I was almost suicidal. But my grandmother had just died six months earlier, and I had new thoughts about life and death. I was a senior at this point, but my junior thesis had been on reincarnation. I wanted to know what happened after a person died. Could Mee Maw live again as a butterfly or a bird? Was I thinking wishfully, or was it a real possibility? Through my research, I began to believe in reincarnation like the Buddhists do. I read that if you kill yourself, your body becomes trapped in the place where you died. I hung on to the idea that the soul can only exist where life ended. I thought,
I can’t get stuck in this hell forever
. I also remembered my sickening botched attempt with Dimetapp. Suicide wasn’t the answer this time, but I sure thought about it.

I didn’t tell Rob what I was going through. He knew a little bit about the health issue, but not too much. I would just see him and cry for no reason. I had been visiting doctors trying to get fixed. I thought, if I have a problem, well then,
fix it!
If I could get back the ability to have children, everything would be okay with me. Everything would be okay with Rob and me, too. But that wasn’t happening. He didn’t understand where all my crying was coming from. He was patient, though, because he knew I’d been in pain. When we had sex, I’d cry again. It hurt physically and emotionally. Sex was a reminder that I was barren. I had nothing to give him.

I couldn’t look at my dad. I blamed him completely, and I was always mad at him. I hated him for what he had done and continued to do to me. I hated him for the things he’d made me do against my will.
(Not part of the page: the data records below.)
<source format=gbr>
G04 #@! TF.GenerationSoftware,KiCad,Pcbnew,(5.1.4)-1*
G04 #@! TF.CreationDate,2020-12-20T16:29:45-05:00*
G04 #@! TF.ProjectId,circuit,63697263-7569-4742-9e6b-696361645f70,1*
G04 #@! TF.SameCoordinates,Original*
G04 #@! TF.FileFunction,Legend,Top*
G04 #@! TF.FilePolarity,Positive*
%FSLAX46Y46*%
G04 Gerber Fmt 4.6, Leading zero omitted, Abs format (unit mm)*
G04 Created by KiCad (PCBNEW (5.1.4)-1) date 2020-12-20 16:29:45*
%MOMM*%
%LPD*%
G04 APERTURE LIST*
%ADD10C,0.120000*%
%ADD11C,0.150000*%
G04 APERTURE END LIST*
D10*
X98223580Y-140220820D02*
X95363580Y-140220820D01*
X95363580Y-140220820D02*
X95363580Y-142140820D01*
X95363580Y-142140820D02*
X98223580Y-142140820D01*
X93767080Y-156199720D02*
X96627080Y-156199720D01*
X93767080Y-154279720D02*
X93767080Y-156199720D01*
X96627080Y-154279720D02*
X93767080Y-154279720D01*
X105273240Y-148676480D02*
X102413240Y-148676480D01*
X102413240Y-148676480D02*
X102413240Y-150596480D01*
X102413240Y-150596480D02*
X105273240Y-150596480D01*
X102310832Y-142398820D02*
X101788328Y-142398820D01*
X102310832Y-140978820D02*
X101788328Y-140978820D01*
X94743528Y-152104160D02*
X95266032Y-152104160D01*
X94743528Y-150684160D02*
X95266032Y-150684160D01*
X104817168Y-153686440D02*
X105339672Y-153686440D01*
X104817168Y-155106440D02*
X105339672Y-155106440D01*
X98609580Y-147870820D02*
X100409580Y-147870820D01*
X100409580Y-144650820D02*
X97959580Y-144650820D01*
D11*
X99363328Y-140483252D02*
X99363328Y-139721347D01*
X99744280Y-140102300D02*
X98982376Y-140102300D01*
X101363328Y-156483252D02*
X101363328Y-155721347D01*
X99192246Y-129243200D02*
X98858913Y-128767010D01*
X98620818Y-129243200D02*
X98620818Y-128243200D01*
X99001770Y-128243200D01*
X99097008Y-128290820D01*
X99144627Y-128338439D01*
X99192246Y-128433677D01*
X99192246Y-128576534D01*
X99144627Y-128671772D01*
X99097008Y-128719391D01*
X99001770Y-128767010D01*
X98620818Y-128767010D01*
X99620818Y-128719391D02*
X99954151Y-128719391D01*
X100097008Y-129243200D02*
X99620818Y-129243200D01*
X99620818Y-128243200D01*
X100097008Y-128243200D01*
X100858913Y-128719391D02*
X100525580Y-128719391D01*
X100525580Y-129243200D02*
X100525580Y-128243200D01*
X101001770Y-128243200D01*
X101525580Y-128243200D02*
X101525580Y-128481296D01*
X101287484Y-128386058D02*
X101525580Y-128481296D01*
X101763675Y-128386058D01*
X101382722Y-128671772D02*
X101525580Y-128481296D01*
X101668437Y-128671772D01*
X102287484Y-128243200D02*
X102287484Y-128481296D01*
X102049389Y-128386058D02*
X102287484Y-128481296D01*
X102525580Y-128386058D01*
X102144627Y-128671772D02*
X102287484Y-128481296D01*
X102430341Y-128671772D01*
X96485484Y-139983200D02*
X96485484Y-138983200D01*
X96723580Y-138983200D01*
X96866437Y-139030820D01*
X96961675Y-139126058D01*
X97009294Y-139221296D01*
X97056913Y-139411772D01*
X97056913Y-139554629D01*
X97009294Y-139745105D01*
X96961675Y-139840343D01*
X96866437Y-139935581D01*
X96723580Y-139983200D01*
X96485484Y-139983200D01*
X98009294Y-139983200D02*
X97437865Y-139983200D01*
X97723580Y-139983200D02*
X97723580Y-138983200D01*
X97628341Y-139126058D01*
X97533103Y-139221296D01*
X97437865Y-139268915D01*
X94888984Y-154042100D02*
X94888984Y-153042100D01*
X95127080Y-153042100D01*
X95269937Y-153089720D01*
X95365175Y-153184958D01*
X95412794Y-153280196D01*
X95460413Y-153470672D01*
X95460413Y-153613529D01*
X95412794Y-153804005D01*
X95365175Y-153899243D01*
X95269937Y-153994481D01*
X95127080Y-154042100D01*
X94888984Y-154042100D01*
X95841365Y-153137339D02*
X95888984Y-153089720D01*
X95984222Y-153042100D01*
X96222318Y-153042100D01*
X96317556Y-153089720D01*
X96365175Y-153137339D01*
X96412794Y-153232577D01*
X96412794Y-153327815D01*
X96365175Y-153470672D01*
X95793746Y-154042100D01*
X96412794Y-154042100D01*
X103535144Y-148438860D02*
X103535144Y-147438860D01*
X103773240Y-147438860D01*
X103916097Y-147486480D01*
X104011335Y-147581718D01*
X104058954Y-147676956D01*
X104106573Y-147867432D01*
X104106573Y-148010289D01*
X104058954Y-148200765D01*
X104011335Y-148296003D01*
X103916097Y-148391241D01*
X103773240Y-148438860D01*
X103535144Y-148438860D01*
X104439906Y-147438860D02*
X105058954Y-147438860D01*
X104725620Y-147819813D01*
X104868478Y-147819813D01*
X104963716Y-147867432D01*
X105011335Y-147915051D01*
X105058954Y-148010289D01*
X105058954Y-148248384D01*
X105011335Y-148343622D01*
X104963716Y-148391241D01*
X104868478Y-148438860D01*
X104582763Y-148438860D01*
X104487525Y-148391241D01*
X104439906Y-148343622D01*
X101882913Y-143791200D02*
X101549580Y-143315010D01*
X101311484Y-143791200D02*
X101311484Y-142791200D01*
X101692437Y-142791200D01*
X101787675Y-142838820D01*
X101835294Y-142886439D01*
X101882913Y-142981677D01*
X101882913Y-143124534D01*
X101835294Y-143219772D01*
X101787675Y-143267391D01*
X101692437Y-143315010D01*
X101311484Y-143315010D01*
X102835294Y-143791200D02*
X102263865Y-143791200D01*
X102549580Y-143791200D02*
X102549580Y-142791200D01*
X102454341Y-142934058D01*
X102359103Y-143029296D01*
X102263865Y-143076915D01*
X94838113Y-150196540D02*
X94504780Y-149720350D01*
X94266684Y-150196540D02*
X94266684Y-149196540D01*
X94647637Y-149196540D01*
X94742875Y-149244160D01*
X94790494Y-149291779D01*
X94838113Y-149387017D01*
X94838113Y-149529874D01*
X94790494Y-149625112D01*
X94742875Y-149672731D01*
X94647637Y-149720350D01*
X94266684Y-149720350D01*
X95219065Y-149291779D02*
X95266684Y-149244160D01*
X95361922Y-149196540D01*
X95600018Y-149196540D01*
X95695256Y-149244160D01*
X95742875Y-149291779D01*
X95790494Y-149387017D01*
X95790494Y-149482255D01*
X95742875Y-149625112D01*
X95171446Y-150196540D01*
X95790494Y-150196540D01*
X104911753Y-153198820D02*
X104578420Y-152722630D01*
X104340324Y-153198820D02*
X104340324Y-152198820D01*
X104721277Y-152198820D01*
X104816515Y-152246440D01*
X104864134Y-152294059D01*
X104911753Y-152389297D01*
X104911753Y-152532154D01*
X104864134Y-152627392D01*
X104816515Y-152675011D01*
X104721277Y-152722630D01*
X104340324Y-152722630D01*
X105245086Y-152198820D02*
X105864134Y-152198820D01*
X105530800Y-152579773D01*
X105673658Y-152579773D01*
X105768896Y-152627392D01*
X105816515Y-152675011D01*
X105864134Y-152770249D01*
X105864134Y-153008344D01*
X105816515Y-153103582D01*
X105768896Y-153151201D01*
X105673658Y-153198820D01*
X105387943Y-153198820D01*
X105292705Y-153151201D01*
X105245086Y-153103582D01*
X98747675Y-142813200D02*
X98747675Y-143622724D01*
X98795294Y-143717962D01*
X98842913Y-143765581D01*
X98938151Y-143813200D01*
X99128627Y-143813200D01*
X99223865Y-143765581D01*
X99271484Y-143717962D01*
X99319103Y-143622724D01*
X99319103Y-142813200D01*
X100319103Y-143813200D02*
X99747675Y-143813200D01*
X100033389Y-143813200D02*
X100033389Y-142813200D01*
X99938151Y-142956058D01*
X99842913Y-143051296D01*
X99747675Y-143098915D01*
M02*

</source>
Before I’d been treated for PID, I could still bring myself to separate him into two people. I could see the traces of Daddy, the man on the tractor with me in Alhambra. But once I was told I would never have kids, he became just Tom. Something inside me changed. I stopped loving my father. I stopped making excuses for him. Everything just stopped. I felt numb when I thought of him. He knew it because for the first time, I started becoming aggressive toward him. Before I’d gone into the hospital, I’d given him two Rolling Stones tickets for his birthday. The show date was after I got out.
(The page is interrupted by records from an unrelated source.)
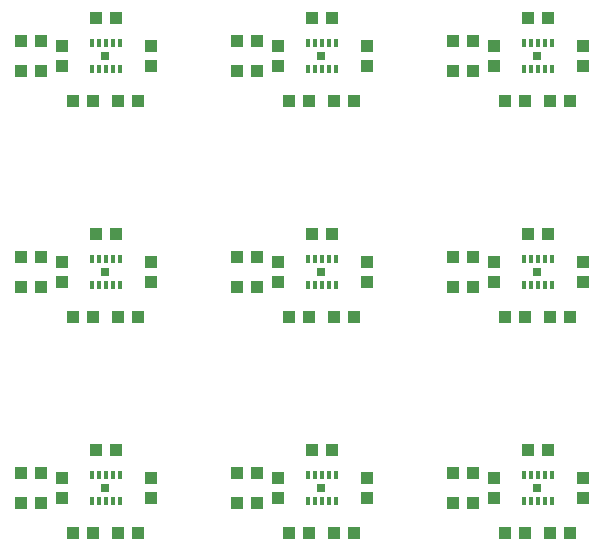
<source format=gtp>
G75*
%MOIN*%
%OFA0B0*%
%FSLAX25Y25*%
%IPPOS*%
%LPD*%
%AMOC8*
5,1,8,0,0,1.08239X$1,22.5*
%
%ADD10R,0.04331X0.03937*%
%ADD11R,0.03937X0.04331*%
%ADD12R,0.02756X0.02826*%
%ADD13R,0.01575X0.02756*%
D10*
X0026404Y0030060D03*
X0033096Y0030060D03*
X0041404Y0030060D03*
X0048096Y0030060D03*
X0040596Y0057560D03*
X0033904Y0057560D03*
X0015596Y0050060D03*
X0008904Y0050060D03*
X0008904Y0040060D03*
X0015596Y0040060D03*
X0026404Y0102060D03*
X0033096Y0102060D03*
X0041404Y0102060D03*
X0048096Y0102060D03*
X0040596Y0129560D03*
X0033904Y0129560D03*
X0015596Y0122060D03*
X0008904Y0122060D03*
X0008904Y0112060D03*
X0015596Y0112060D03*
X0026404Y0174060D03*
X0033096Y0174060D03*
X0041404Y0174060D03*
X0048096Y0174060D03*
X0040596Y0201560D03*
X0033904Y0201560D03*
X0015596Y0194060D03*
X0008904Y0194060D03*
X0008904Y0184060D03*
X0015596Y0184060D03*
X0080904Y0184060D03*
X0087596Y0184060D03*
X0087596Y0194060D03*
X0080904Y0194060D03*
X0098404Y0174060D03*
X0105096Y0174060D03*
X0113404Y0174060D03*
X0120096Y0174060D03*
X0112596Y0201560D03*
X0105904Y0201560D03*
X0152904Y0194060D03*
X0159596Y0194060D03*
X0159596Y0184060D03*
X0152904Y0184060D03*
X0170404Y0174060D03*
X0177096Y0174060D03*
X0185404Y0174060D03*
X0192096Y0174060D03*
X0184596Y0201560D03*
X0177904Y0201560D03*
X0177904Y0129560D03*
X0184596Y0129560D03*
X0159596Y0122060D03*
X0152904Y0122060D03*
X0152904Y0112060D03*
X0159596Y0112060D03*
X0170404Y0102060D03*
X0177096Y0102060D03*
X0185404Y0102060D03*
X0192096Y0102060D03*
X0184596Y0057560D03*
X0177904Y0057560D03*
X0159596Y0050060D03*
X0152904Y0050060D03*
X0152904Y0040060D03*
X0159596Y0040060D03*
X0170404Y0030060D03*
X0177096Y0030060D03*
X0185404Y0030060D03*
X0192096Y0030060D03*
X0120096Y0030060D03*
X0113404Y0030060D03*
X0105096Y0030060D03*
X0098404Y0030060D03*
X0087596Y0040060D03*
X0080904Y0040060D03*
X0080904Y0050060D03*
X0087596Y0050060D03*
X0105904Y0057560D03*
X0112596Y0057560D03*
X0113404Y0102060D03*
X0120096Y0102060D03*
X0105096Y0102060D03*
X0098404Y0102060D03*
X0087596Y0112060D03*
X0080904Y0112060D03*
X0080904Y0122060D03*
X0087596Y0122060D03*
X0105904Y0129560D03*
X0112596Y0129560D03*
D11*
X0124250Y0120406D03*
X0124250Y0113714D03*
X0094750Y0113714D03*
X0094750Y0120406D03*
X0052250Y0120406D03*
X0052250Y0113714D03*
X0022750Y0113714D03*
X0022750Y0120406D03*
X0022750Y0185714D03*
X0022750Y0192406D03*
X0052250Y0192406D03*
X0052250Y0185714D03*
X0094750Y0185714D03*
X0094750Y0192406D03*
X0124250Y0192406D03*
X0124250Y0185714D03*
X0166750Y0185714D03*
X0166750Y0192406D03*
X0196250Y0192406D03*
X0196250Y0185714D03*
X0196250Y0120406D03*
X0196250Y0113714D03*
X0166750Y0113714D03*
X0166750Y0120406D03*
X0166750Y0048406D03*
X0166750Y0041714D03*
X0196250Y0041714D03*
X0196250Y0048406D03*
X0124250Y0048406D03*
X0124250Y0041714D03*
X0094750Y0041714D03*
X0094750Y0048406D03*
X0052250Y0048406D03*
X0052250Y0041714D03*
X0022750Y0041714D03*
X0022750Y0048406D03*
D12*
X0037053Y0045060D03*
X0037053Y0117060D03*
X0037053Y0189060D03*
X0109053Y0189060D03*
X0109053Y0117060D03*
X0109053Y0045060D03*
X0181053Y0045060D03*
X0181053Y0117060D03*
X0181053Y0189060D03*
D13*
X0181250Y0193391D03*
X0178888Y0193391D03*
X0176526Y0193391D03*
X0183612Y0193391D03*
X0185974Y0193391D03*
X0185974Y0184729D03*
X0183612Y0184729D03*
X0181250Y0184729D03*
X0178888Y0184729D03*
X0176526Y0184729D03*
X0113974Y0184729D03*
X0111612Y0184729D03*
X0109250Y0184729D03*
X0106888Y0184729D03*
X0104526Y0184729D03*
X0104526Y0193391D03*
X0106888Y0193391D03*
X0109250Y0193391D03*
X0111612Y0193391D03*
X0113974Y0193391D03*
X0041974Y0193391D03*
X0039612Y0193391D03*
X0037250Y0193391D03*
X0034888Y0193391D03*
X0032526Y0193391D03*
X0032526Y0184729D03*
X0034888Y0184729D03*
X0037250Y0184729D03*
X0039612Y0184729D03*
X0041974Y0184729D03*
X0041974Y0121391D03*
X0039612Y0121391D03*
X0037250Y0121391D03*
X0034888Y0121391D03*
X0032526Y0121391D03*
X0032526Y0112729D03*
X0034888Y0112729D03*
X0037250Y0112729D03*
X0039612Y0112729D03*
X0041974Y0112729D03*
X0104526Y0112729D03*
X0106888Y0112729D03*
X0109250Y0112729D03*
X0111612Y0112729D03*
X0113974Y0112729D03*
X0113974Y0121391D03*
X0111612Y0121391D03*
X0109250Y0121391D03*
X0106888Y0121391D03*
X0104526Y0121391D03*
X0104526Y0049391D03*
X0106888Y0049391D03*
X0109250Y0049391D03*
X0111612Y0049391D03*
X0113974Y0049391D03*
X0113974Y0040729D03*
X0111612Y0040729D03*
X0109250Y0040729D03*
X0106888Y0040729D03*
X0104526Y0040729D03*
X0041974Y0040729D03*
X0039612Y0040729D03*
X0037250Y0040729D03*
X0034888Y0040729D03*
X0032526Y0040729D03*
X0032526Y0049391D03*
X0034888Y0049391D03*
X0037250Y0049391D03*
X0039612Y0049391D03*
X0041974Y0049391D03*
X0176526Y0049391D03*
X0178888Y0049391D03*
X0181250Y0049391D03*
X0183612Y0049391D03*
X0185974Y0049391D03*
X0185974Y0040729D03*
X0183612Y0040729D03*
X0181250Y0040729D03*
X0178888Y0040729D03*
X0176526Y0040729D03*
X0176526Y0112729D03*
X0178888Y0112729D03*
X0181250Y0112729D03*
X0183612Y0112729D03*
X0185974Y0112729D03*
X0185974Y0121391D03*
X0183612Y0121391D03*
X0181250Y0121391D03*
X0178888Y0121391D03*
X0176526Y0121391D03*
M02*

</source>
He asked me if I wanted to go. I told him, “No, and you’re lucky you got those from me.”

He didn’t understand. He couldn’t put my behavior in perspective. I was hurt emotionally and physically, but I’d always been hurt. Now I was damaged, but I was almost an adult. I was overcome with hate and anger, and he didn’t know what to do about it. I became a daughter he didn’t recognize.

Everything was bad all the time. I didn’t know how to separate pain from pleasure anymore. Life was too terrible too suddenly. I couldn’t function. I had to leave but I didn’t know where to go. I thought about telling Rob, because I knew he would stand up for me. But his mother and young brothers happened to live in Highland, of all places. My dad would be able to find them easily, and he would threaten to harm them if that’s what it took to get back at me.

I called my mother and told her that I was coming to live with her. She wasn’t tickled pink, but she told me I was welcome. Arrangements had to be made. My dad had to be convinced to let me go.